**Exercise 1**
Can you copy the stretch from "Well lately my" through "but their marriage." of the forum post about the writer's parents?
**Exercise 2**
Can you take the forum post about the father's demanding job and the parents' marriage further, starting where it stops?

**Text passage**
▬▬▬
Post by SusanBAnthony on Aug 22, 2012 16:50:47 GMT -5
Long story short, my dad has always been pretty type a, pretty intense, etc. His career has ramped up in the last 8 years, at the same time the three of us kids have left the hose for college and then jobs. My mom has always been the laid back, type b nurturing type. Just to give some background.
Well lately my dad has been acting crazy. He got a big promotion and has huge work stress and long hours. He and my mom spend virtually no time together- they don't eat meals together, do social things together, etc. my mom would like too, he is just too "busy" which yes, he is busy, but he is choosing to prioritize everything but their marriage.
▬▬▬
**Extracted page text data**
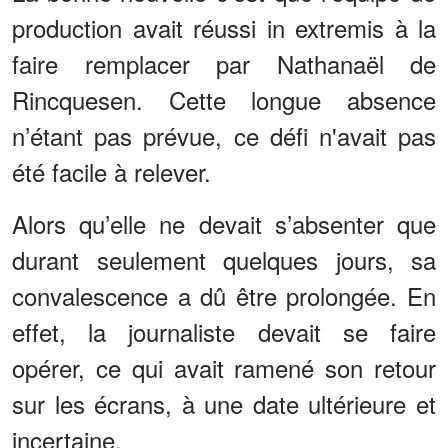
production avait réussi in extremis à la
faire remplacer par Nathanaël de
Rincquesen. Cette longue absence
n’étant pas prévue, ce défi n'avait pas
été facile à relever.
Alors qu’elle ne devait s’absenter que
durant seulement quelques jours, sa
convalescence a dû être prolongée. En
effet, la journaliste devait se faire
opérer, ce qui avait ramené son retour
sur les écrans, à une date ultérieure et
incertaine.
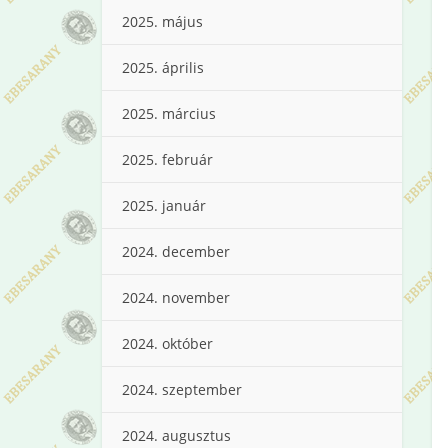
2025. május
2025. április
2025. március
2025. február
2025. január
2024. december
2024. november
2024. október
2024. szeptember
2024. augusztus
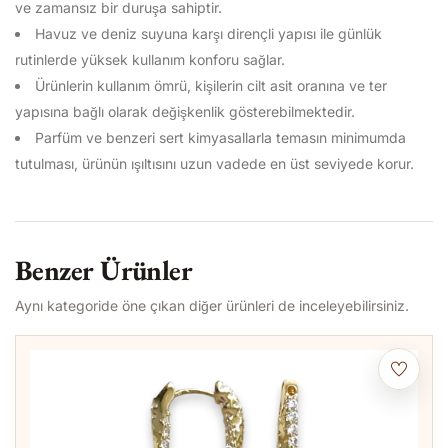
ve zamansız bir duruşa sahiptir.
Havuz ve deniz suyuna karşı dirençli yapısı ile günlük
rutinlerde yüksek kullanım konforu sağlar.
Ürünlerin kullanım ömrü, kişilerin cilt asit oranına ve ter
yapısına bağlı olarak değişkenlik gösterebilmektedir.
Parfüm ve benzeri sert kimyasallarla temasın minimumda
tutulması, ürünün ışıltısını uzun vadede en üst seviyede korur.
Benzer Ürünler
Aynı kategoride öne çıkan diğer ürünleri de inceleyebilirsiniz.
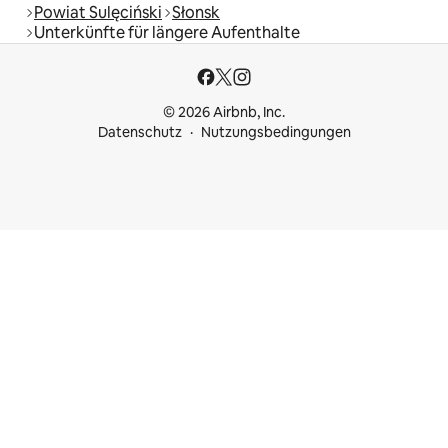
Powiat Sulęciński
Słonsk
Unterkünfte für längere Aufenthalte
© 2026 Airbnb, Inc.
Datenschutz
Nutzungsbedingungen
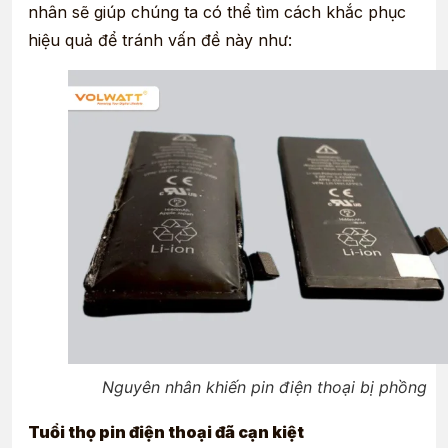
nhân sẽ giúp chúng ta có thể tìm cách khắc phục
hiệu quả để tránh vấn đề này như:
Nguyên nhân khiến pin điện thoại bị phồng
Tuổi thọ pin điện thoại đã cạn kiệt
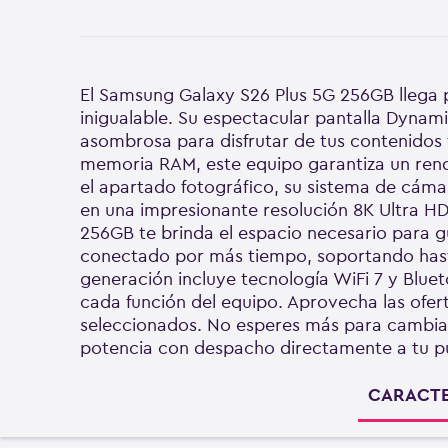
El Samsung Galaxy S26 Plus 5G 256GB llega p
inigualable. Su espectacular pantalla Dynam
asombrosa para disfrutar de tus contenidos
memoria RAM, este equipo garantiza un rendi
el apartado fotográfico, su sistema de cáma
en una impresionante resolución 8K Ultra HD
256GB te brinda el espacio necesario para 
conectado por más tiempo, soportando hast
generación incluye tecnología WiFi 7 y Blue
cada función del equipo. Aprovecha las ofer
seleccionados. No esperes más para cambiart
potencia con despacho directamente a tu p
CARACTE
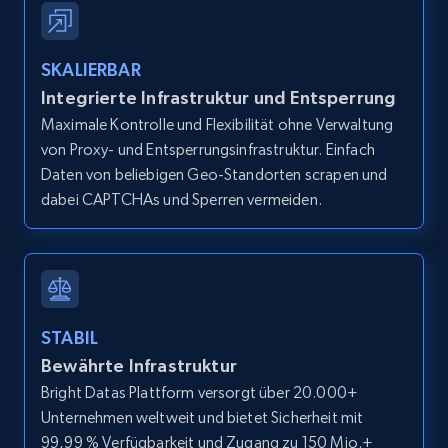
IsCurrentSignedInAgentResponsible, Bedrooms,
and more.
SKALIERBAR
12K+
1.3K+
Gratis testen
Integrierte Infrastruktur und Entsperrung
Maximale Kontrolle und Flexibilität ohne Verwaltung
von Proxy- und Entsperrungsinfrastruktur. Einfach
Daten von beliebigen Geo-Standorten scrapen und
Zillow properties listing information -
dabei CAPTCHAs und Sperren vermeiden.
Search by parameters on zillow and use the
direct link as input
Zpid, City, State, HomeStatus, Address,
IsListingClaimedByCurrentSignedInUser,
IsCurrentSignedInAgentResponsible, Bedrooms,
STABIL
and more.
Bewährte Infrastruktur
Bright Datas Plattform versorgt über 20.000+
12K+
1.3K+
Gratis testen
Unternehmen weltweit und bietet Sicherheit mit
99,99 % Verfügbarkeit und Zugang zu 150 Mio.+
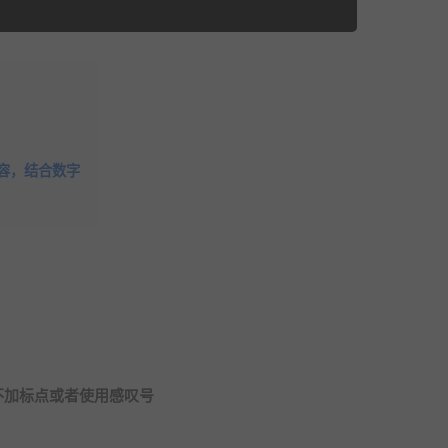
容，结合数字
不加标点或者使用感叹号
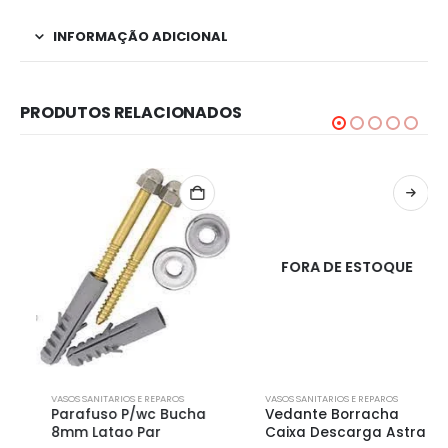
INFORMAÇÃO ADICIONAL
PRODUTOS RELACIONADOS
FORA DE ESTOQUE
VASOS SANITARIOS E REPAROS
VASOS SANITARIOS E REPAROS
Parafuso P/wc Bucha
Vedante Borracha
8mm Latao Par
Caixa Descarga Astra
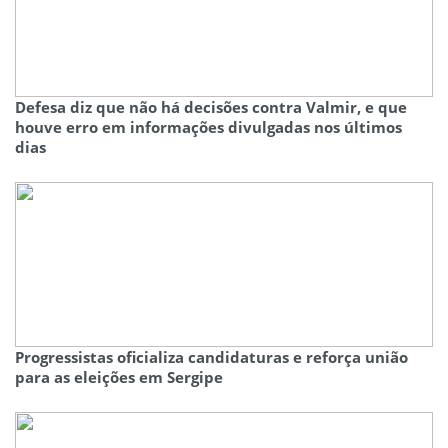
Defesa diz que não há decisões contra Valmir, e que
houve erro em informações divulgadas nos últimos
dias
Progressistas oficializa candidaturas e reforça união
para as eleições em Sergipe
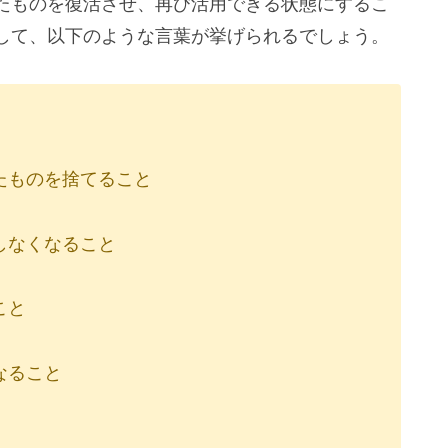
たものを復活させ、再び活用できる状態にするこ
して、以下のような言葉が挙げられるでしょう。
たものを捨てること
しなくなること
こと
なること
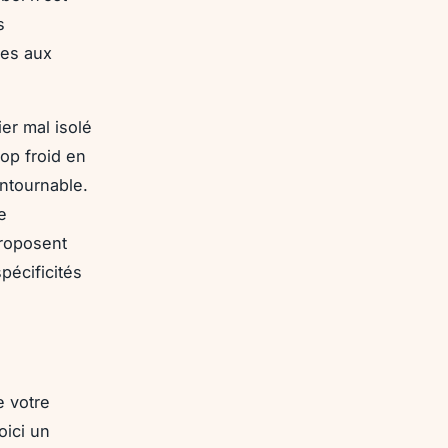
s
mes aux
er mal isolé
op froid en
ontournable.
e
proposent
pécificités
e votre
oici un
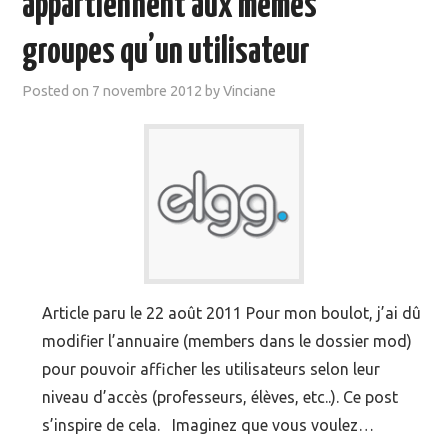
appartiennent aux mêmes
MOOC SUIVIS
groupes qu’un utilisateur
EVÉNEMENTS
Posted on
7 novembre 2012
by
Vinciane
DANS LA PRESSE
Article paru le 22 août 2011 Pour mon boulot, j’ai dû
modifier l’annuaire (members dans le dossier mod)
pour pouvoir afficher les utilisateurs selon leur
niveau d’accès (professeurs, élèves, etc..). Ce post
s’inspire de cela. Imaginez que vous voulez…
▬▬▬
**Exercise response 1**
Well lately my dad has been acting crazy. He got a big promotion and has huge work stress and long hours. He and my mom spend virtually no time together- they don't eat meals together, do social things together, etc. my mom would like too, he is just too "busy" which yes, he is busy, but he is choosing to prioritize everything but their marriage.

**Exercise response 2**
Meanwhile in the last 6 months his mom died, we moved far away with our kids, my sister (the youngest) graduated college and is moving out of the country for a job. And they are renovating their house (which was paid off but now they are taking on debt for the refi so I am sure there is stress with that). Long story short it has been crazy, but he is acting totally inappropriately- borderline verbally abusive to my mom. He basically only ever talks to her if he is yelling. He started some pretty heavy duty blood pressure mess all about the time this all started, and my mom (she's a nurse) wonders if some of his erratic behavior is side effects from the drugs. But he refuses to discuss it with his dr.
My mom started seeing a therapist, and asked him to come to counseling with him and he refused. She has talked about moving out. Also, my mom has an as-needed anti-anxiety script, valium I think. She typically uses it very occasionally as she had cancer and it makes her very anxious, so she will take a couple in the week leading up to her cancer check-ups. But now apparently she is taking more of them and acting loopy.
My sister is staying with them for a couple weeks before she leaves for her new job, and called me to tell me all about this. We are all going to be together at a family wedding in a month, and she thinks we should sit my dad down and have a come to Jesus with him. Frankly, I don't think my mom should put up with it, as much as I love my dad, because he has become a total jerk. Anyway, extremely long, sorry. But I wanted to try to give an accurate picture. Should we say something to dad? Stay out of it? Encourage my mom to leave? Wwyd?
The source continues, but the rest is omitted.